What is the correct procedure to compare the execution time between sequential code and parallel code?

I am trying to compare between two codes; one with parallel computing (6 threads) and the other with single thread (normal).
I put each code between “@time … end”, i.e.,:

@time begin
...
sequential code
...
end #@time begin

I get 2.464155 seconds

julia> Threads.nthreads()
6
@time begin
...
parallel code (with @threads)
...
end #@time begin

I get 5.464155 seconds.
As I understood that the computation time in the later is much more because @time includes the compilation time for each thread. So, I tried to use @btime instead, I get an error as below:

@btime begin
...
sequential code (or parallel code (with @threads))
...
end #@btime begin
ERROR: LoadError: BoundsError: attempt to access 96003×2 Matrix{Float64} at index [96004:96006, 1:2]
Stacktrace:
  [1] throw_boundserror(A::Matrix{Float64}, I::Tuple{UnitRange{Int64}, Base.Slice{Base.OneTo{Int64}}})
    @ Base .\abstractarray.jl:651
  [2] checkbounds
    @ .\abstractarray.jl:616 [inlined]
  [3] _setindex!
    @ .\multidimensional.jl:886 [inlined]
  [4] setindex!(::Matrix{Float64}, ::Matrix{Float64}, ::UnitRange{Int64}, ::Function)
    @ Base .\abstractarray.jl:1267
  [5] macro expansion

Any suggestion to handle this issue?

First of all, you are correct that @time measures compile time. if you are using threads, all processes share memory and as such everything is only compiled once so this will likely not be the reason for your overhead. Instead of @btime, you can also just run the code twice to get rid of compilation time to your result.

The error message tells you, that you are indexing a matrix at larger indices than its size. Are you sure that the error is gone if you simply replace @btime with @time?
For debugging and performance (including benchmarks), it is advisable to wrap your code into functions instead of writing everything in main scope which I assume you might be doing here. Maybe doing this already helps you find the problem, otherwise you will probably have to paste more of the code here, preferably a minimum (not) working example :slight_smile:
Hope this helps

1 Like

Yes, the error gone with @time. I tried already to wrap the code into function but I encountered a world age problem, so I was forced to include @eval functions and use global variables to get ride of this problem. But, this caused the execution’s time to be larger by far.

Runing the code twice is giving me this warning (the below time is with @time not @btime):

WARNING: replacing module ModuleClasses.
WARNING: using ModuleClasses.Simulation in module Main conflicts with an existing identifier.
WARNING: using ModuleClasses.curMatRLC in module Main conflicts with an existing identifier.
WARNING: using ModuleClasses.adjMatVsince in module Main conflicts with an existing identifier.
WARNING: using ModuleClasses.RLCs in module Main conflicts with an existing identifier.
WARNING: using ModuleClasses.Vsines in module Main conflicts with an existing identifier.
WARNING: using ModuleClasses.volMatVsine in module Main conflicts with an existing identifier.
WARNING: using ModuleClasses.admitanceMatRLC in module Main conflicts with an existing identifier.
  0.888512 seconds (9.37 M allocations: 861.883 MiB, 8.47% gc time, 0.27% compilation time)

■ **Data extracts**
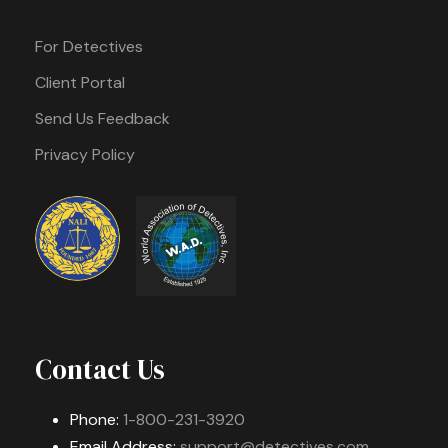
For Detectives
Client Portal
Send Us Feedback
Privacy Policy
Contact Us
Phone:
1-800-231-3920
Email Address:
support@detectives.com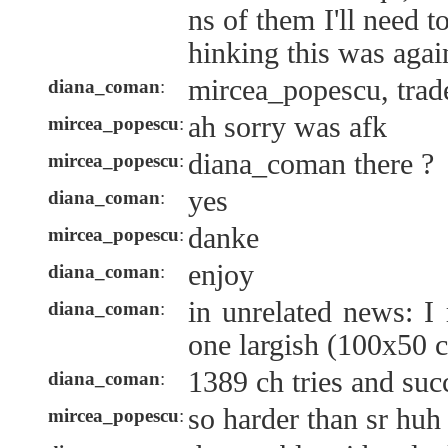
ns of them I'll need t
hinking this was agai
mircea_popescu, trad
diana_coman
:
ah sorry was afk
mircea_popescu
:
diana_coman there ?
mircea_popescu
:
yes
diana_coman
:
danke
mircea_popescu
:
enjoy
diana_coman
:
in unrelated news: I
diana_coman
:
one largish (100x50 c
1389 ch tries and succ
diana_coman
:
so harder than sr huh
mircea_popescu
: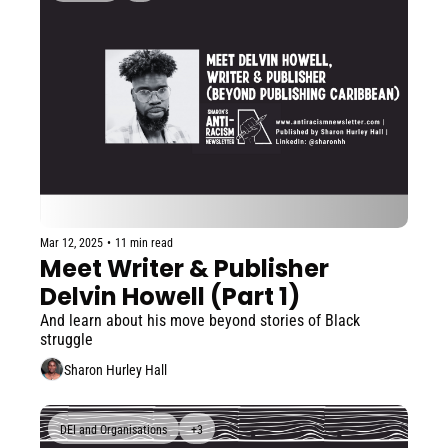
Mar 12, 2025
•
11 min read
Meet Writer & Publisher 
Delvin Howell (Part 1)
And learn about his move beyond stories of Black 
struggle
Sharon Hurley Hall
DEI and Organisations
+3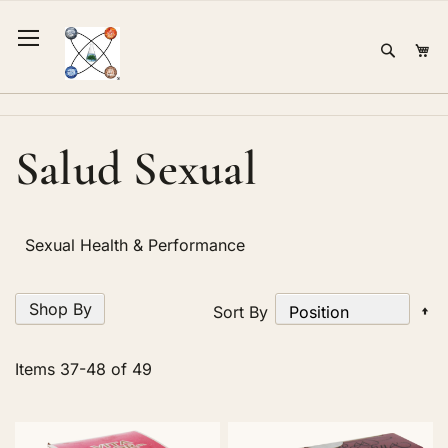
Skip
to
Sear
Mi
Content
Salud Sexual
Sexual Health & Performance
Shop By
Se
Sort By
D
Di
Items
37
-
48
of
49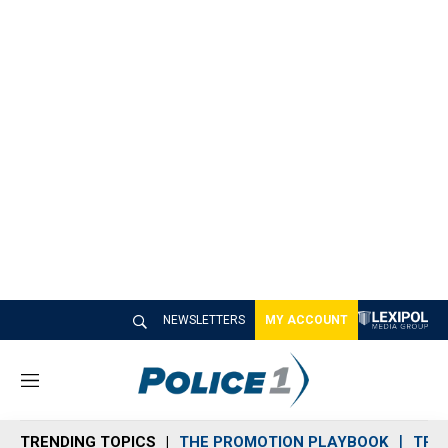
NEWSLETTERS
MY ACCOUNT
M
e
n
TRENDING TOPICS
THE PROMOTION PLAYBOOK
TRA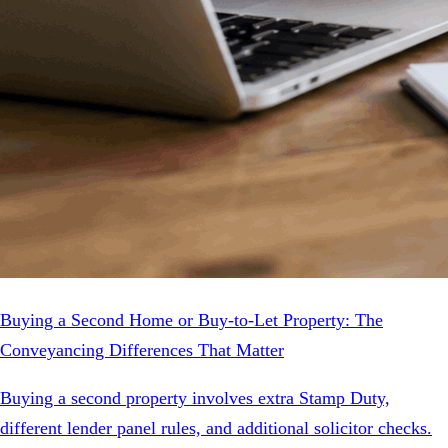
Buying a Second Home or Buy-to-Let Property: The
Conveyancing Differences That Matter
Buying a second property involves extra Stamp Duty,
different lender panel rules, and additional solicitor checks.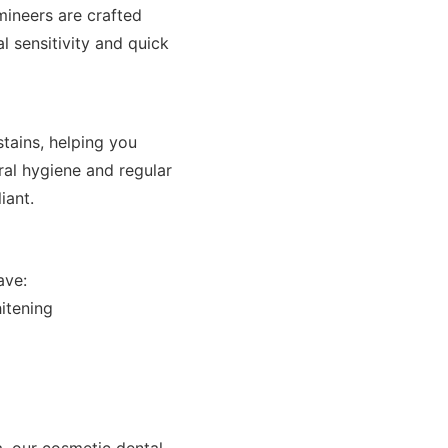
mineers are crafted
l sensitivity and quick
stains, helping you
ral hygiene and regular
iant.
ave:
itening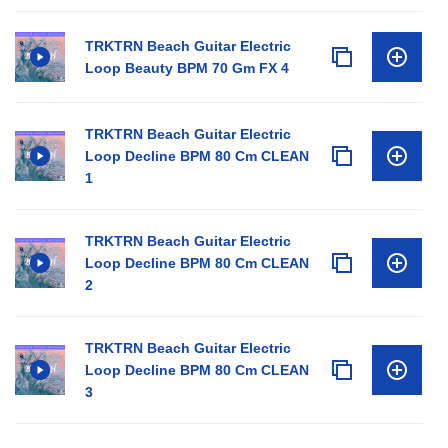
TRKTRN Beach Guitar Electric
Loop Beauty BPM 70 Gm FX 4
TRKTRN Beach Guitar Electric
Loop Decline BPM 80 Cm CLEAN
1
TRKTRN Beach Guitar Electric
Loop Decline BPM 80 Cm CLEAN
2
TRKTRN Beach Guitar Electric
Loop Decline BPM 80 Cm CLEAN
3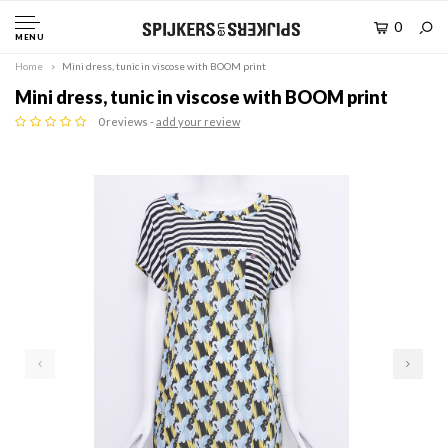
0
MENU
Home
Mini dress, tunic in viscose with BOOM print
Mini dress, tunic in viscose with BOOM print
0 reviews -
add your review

■ **Prompt**
In the thread about timing sequential versus parallel code, what problem did the poster hit when wrapping the code into functions?

■ **Written response**
A world age problem.